Das Suchen geht in diesen traditionellen Nachschlagewerken zwar langsamer als im Internet, aber Sie bekommen eine wasserfeste Methode des Zitierens dazugeschenkt.
Vorne in Wensinck, Handbook sind die „Buch“-Titel abgedruckt. In meinem eigenen Exemplar habe ich dort von Hand die Band- und Seitenzahlen eingegeben, um das Aufschlagen zu beschleunigen.
Zum obigen Beispiel: Abū Dāwūd, Buyū‘ 12 findet man in Band 3 der „einzig wahren“ Ausgabe;5 dort Seite 242 aufschlagen und dann weiter blättern bis Kapitel Nr. 12.
Wo die Nummerierung der Traditionen in den Drucken fehlt, dient → ‘Abd al-Bāqī, Taisīr 6 als Führer.
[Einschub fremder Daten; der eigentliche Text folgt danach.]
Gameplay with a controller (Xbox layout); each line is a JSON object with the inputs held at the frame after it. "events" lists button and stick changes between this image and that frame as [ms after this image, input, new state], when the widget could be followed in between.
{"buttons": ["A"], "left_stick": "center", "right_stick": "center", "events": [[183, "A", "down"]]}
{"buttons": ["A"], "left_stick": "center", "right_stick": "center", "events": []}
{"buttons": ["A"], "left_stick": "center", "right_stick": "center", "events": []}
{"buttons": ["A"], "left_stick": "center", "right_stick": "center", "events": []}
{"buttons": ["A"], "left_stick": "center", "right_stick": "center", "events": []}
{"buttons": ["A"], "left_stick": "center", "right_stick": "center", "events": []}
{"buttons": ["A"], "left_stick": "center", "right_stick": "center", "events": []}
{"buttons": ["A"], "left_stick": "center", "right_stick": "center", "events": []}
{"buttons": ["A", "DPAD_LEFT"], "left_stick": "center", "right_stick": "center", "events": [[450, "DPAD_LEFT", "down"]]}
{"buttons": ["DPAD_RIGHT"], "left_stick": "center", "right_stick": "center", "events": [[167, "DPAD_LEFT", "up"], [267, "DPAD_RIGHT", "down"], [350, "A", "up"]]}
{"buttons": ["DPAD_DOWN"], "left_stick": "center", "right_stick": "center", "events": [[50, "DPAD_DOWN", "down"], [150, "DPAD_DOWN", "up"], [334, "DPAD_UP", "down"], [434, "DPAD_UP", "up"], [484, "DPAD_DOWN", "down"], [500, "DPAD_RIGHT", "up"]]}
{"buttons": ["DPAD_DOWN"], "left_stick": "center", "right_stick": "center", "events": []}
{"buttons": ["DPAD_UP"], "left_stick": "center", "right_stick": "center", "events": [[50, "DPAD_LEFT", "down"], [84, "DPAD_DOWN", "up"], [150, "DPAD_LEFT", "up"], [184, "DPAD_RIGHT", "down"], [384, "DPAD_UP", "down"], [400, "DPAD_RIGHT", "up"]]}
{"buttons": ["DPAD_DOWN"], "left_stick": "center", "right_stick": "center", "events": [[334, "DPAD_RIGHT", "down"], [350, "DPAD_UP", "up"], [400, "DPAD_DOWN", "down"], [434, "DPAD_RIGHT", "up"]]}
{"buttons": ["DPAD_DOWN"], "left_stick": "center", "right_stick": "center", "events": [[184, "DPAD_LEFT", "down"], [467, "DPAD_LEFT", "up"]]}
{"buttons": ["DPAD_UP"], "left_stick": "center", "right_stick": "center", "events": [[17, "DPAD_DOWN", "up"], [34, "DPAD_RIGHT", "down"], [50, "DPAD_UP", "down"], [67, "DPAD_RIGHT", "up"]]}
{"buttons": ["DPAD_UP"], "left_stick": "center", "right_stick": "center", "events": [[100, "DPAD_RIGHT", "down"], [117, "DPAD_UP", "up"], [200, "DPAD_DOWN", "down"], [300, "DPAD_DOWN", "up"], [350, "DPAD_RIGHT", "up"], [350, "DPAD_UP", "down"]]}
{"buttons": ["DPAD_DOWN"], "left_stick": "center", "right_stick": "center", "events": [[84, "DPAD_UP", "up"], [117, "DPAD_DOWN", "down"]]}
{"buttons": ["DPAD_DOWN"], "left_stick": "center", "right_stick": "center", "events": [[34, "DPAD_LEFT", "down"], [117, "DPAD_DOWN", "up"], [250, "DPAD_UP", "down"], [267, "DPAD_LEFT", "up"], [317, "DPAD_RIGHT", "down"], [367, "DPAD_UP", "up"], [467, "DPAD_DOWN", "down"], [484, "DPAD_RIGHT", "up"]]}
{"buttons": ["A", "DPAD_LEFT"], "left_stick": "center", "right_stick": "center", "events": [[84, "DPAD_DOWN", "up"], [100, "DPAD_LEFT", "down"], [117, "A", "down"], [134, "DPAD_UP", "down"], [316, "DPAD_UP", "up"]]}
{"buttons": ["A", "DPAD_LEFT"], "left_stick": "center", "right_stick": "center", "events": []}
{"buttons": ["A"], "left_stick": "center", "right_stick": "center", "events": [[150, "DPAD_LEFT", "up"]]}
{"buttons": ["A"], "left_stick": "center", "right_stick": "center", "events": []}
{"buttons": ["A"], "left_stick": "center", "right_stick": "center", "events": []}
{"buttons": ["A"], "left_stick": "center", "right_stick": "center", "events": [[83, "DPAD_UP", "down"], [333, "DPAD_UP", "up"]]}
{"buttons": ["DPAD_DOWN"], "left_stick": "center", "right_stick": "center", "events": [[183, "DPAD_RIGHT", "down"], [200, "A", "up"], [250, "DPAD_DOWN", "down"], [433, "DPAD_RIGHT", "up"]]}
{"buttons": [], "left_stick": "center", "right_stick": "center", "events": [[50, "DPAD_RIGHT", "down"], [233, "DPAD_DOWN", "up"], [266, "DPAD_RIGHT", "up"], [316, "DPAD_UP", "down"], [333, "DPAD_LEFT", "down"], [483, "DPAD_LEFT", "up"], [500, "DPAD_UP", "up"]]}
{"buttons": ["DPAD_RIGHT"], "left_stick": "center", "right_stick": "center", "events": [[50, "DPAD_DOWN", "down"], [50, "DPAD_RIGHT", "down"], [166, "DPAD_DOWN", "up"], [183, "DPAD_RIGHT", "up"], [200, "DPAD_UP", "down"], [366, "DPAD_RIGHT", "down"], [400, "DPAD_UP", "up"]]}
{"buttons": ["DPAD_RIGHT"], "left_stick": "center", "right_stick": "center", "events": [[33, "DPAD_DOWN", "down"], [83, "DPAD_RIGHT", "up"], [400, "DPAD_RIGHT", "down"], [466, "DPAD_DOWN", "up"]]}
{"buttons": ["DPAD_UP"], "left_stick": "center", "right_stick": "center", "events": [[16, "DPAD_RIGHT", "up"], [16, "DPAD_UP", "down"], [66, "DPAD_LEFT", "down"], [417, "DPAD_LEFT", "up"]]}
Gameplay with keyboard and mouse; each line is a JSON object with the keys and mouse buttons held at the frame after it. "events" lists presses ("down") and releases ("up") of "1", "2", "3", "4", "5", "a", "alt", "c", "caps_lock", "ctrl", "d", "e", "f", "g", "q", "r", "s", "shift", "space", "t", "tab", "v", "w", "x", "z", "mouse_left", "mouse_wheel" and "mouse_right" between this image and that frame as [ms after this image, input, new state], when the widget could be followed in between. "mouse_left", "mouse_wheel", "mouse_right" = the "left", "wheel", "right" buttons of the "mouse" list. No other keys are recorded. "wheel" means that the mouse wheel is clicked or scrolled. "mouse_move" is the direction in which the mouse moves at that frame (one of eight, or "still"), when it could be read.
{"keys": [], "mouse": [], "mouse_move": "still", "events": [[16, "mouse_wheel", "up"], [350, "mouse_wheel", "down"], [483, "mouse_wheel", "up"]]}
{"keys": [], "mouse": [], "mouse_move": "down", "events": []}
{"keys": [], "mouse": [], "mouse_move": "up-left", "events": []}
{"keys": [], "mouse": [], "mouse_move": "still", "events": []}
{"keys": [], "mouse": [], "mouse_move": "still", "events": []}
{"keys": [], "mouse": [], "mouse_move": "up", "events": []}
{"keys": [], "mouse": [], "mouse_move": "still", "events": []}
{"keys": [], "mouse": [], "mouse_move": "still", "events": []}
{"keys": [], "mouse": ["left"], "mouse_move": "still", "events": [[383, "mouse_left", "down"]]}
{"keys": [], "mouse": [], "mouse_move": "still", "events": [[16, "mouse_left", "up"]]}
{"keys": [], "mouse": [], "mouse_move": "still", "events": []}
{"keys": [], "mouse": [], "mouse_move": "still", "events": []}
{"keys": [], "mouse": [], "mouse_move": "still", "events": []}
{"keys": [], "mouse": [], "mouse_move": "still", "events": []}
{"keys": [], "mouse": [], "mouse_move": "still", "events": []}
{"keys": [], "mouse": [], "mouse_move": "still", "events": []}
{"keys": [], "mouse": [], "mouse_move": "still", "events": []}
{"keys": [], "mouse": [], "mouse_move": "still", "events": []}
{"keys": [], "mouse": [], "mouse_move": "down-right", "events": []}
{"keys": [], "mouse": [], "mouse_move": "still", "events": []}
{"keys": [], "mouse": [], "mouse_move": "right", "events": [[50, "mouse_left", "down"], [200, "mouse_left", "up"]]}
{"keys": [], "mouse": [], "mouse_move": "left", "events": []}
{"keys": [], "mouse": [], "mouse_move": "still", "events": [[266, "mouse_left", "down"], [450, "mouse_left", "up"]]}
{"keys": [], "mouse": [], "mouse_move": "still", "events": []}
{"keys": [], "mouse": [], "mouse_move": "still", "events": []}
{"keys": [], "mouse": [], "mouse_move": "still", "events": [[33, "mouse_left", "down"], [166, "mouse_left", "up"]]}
Die Nummerierung stimmt nur in den drei von Muḥammad Fu’ād ‘Abd al-Bāqī besorgten Ausgaben, i.e. Muslim, Mālik und Ibn Mādja. Dort ist das Suchen leicht und die Ausgaben sind „gut“ — auch wenn es sich nicht um kritische Ausgaben handelt. In den anderen Ausgaben sollen Forscher die richtigen Kapitelnummern erst mit Bleistift am Rand einfügen. Das ist viel Arbeit, aber eine Alternative sehe ich nicht.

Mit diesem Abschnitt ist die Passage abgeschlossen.